Health Insurance Board Urges Insured Citizens to Avoid Unnecessary Medical Tests, Pays Rs. 23.44 Billion in Claims

Health Insurance Board Urges Insured Citizens to Avoid Unnecessary Medical Tests, Pays Rs. 23.44 Billion in Claims


Banking News — Nepal’s Health Insurance Board has announced that it has cleared all insurance claims submitted by empaneled healthcare providers up to the end of Mangsir 2082 (mid-December 2025).

According to the board, it has disbursed a total of Rs. 23.44 billion (Rs. 23,44,02,98,016) to healthcare service providers on various dates during the current fiscal year.

The board stated that despite limited resources and structural challenges, the national health insurance programme continues to provide healthcare services to thousands of insured citizens every day. It added that the programme has played a significant role in reducing out-of-pocket medical expenses and protecting citizens from financial risks associated with healthcare costs.

However, the board acknowledged that the absence of a fully established sustainable financing mechanism had resulted in delays in claim settlements to some healthcare providers.

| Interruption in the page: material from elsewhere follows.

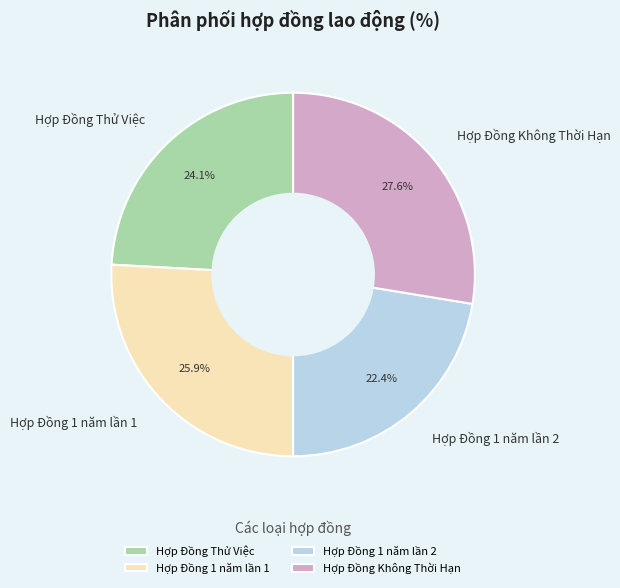

Does Hợp Đồng Thử Việc represent more than half of the total?

No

With the latest payment, all outstanding claims submitted by healthcare institutions affiliated with the board through the end of Mangsir 2082 have now been settled.

The board said it is continuing to coordinate with the relevant authorities to secure the necessary budget and establish a sustainable financial source for the settlement of claims submitted after Mangsir 2082.

It has also urged all empaneled healthcare institutions to continue providing uninterrupted, quality medical services to insured citizens in accordance with the prescribed standards under the health insurance programme.

In addition, the board appealed to the public to avoid undergoing unnecessary medical tests and to cooperate in ensuring the effective implementation and sustainability of the health insurance programme.